If the AUC value is between 0.9 to 1 excellent prediction, 0.8 to 0.9 very good, 0.7 to 0.8 good, 0.6 to 0.7 moderate and less than 0.6 (Pourghasemi & Kerle, 2016). Therefore, other machine learning techniques also exhibit excellent performance. The SVM model has the complex advantages of nonlinear and insensitive relationships to parasites; thus, the study records also show the high accuracy of this model in assessing landslide and flood risks (Pourghasemi, Jirandeh, Pradhan, Xu, & Gokceoglu, 2013; Tehrany et al., 2019). One of the most important features of the GAM is its similarity to machine learning methods and the possibility of easy interpretation of this algorithm(Goetz, Guthrie, & Brenning, 2011) and which has a great ability to analyze data and determine nonlinear relationships. Different variables (Hanspach, Kühn, Pompe, & Klotz, 2010). The results of the present study show the excellent accuracy of this model in risk assessment, which is the same as the study by (Abeare, 2009). In the RF model, data fragmentation with one variable is performed randomly, and this process continues with other predictor variables in a suitable set to grow classification trees (Collins et al., 2018). In fact, the high stability of this model against data turbulence has led to a reduction in its forecasting error, as many studies have shown that it performs well in data mining, classification, clusters, forecasting, and analysis (Cutler et al., 2007).
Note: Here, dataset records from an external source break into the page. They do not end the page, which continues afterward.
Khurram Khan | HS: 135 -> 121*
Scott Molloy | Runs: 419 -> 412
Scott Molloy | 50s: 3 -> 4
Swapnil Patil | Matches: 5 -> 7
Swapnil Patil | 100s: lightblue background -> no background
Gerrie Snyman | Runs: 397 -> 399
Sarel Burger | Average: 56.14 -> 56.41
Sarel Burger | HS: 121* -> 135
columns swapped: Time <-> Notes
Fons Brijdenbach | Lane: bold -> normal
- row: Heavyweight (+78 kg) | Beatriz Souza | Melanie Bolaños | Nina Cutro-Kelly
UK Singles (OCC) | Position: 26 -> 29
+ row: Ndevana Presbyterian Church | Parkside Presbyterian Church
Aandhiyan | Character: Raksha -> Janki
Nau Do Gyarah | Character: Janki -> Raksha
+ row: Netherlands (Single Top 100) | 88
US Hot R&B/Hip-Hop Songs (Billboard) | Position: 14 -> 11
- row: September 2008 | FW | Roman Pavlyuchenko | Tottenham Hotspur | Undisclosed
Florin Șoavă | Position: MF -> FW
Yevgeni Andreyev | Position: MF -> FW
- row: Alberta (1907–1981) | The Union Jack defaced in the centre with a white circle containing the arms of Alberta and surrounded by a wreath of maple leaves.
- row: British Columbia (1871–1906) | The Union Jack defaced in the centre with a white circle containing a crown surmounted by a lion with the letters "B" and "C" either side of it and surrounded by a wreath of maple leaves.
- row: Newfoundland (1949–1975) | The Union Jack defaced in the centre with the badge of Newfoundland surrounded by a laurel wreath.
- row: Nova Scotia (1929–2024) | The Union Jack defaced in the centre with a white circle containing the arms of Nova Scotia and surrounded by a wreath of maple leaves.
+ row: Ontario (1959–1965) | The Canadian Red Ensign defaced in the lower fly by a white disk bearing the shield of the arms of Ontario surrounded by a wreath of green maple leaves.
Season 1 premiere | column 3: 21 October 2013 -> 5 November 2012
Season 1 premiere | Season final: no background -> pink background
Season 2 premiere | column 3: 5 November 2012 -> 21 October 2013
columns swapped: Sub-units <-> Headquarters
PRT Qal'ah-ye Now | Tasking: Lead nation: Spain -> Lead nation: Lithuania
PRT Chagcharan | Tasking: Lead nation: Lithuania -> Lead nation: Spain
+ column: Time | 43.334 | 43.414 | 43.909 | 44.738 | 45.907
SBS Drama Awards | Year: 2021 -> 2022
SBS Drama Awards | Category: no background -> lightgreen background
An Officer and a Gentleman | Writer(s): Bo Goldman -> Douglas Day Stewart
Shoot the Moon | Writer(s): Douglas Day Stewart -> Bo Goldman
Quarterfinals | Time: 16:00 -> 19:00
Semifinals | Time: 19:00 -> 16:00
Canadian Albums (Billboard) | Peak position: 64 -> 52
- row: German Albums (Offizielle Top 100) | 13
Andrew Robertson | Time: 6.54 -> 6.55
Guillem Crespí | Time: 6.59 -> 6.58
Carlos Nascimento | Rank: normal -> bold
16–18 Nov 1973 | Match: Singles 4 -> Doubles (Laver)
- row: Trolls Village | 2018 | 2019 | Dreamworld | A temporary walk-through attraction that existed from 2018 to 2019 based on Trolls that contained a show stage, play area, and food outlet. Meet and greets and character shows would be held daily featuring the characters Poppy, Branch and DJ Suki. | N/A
Finally, we compared the hazard map obtained in the present study and the distribution of important mammals in the national park, which indicates that the habitat of these mammals is endangered. Thus, the Mirzabaylo area, which is the habitat of deer, is at risk of flooding and the habitat of marals and leopards. There is a possibility that all three environmental hazards and the habitat of ewes are at risk of fire and bears are at risk of landslides, so the hazard maps from the present study can be used to manage and protect the habitat of these important species. In addition, because of the location of the bridges built on the Madersu River and Cheshmeh-e-Zav, it has increased the vulnerability of these areas, and the path of these rivers should be laminated in these sections as much as possible.
According to the results of this study, the implementation of the transit road transfer policy outside the national park due to its high impact on all hazards is felt more than before, and it also suggests controlling these hazards by creating hazard monitoring systems and preventing the construction of human structures in high-risk areas, especially the Zaw area, which is being developed for tourism programs.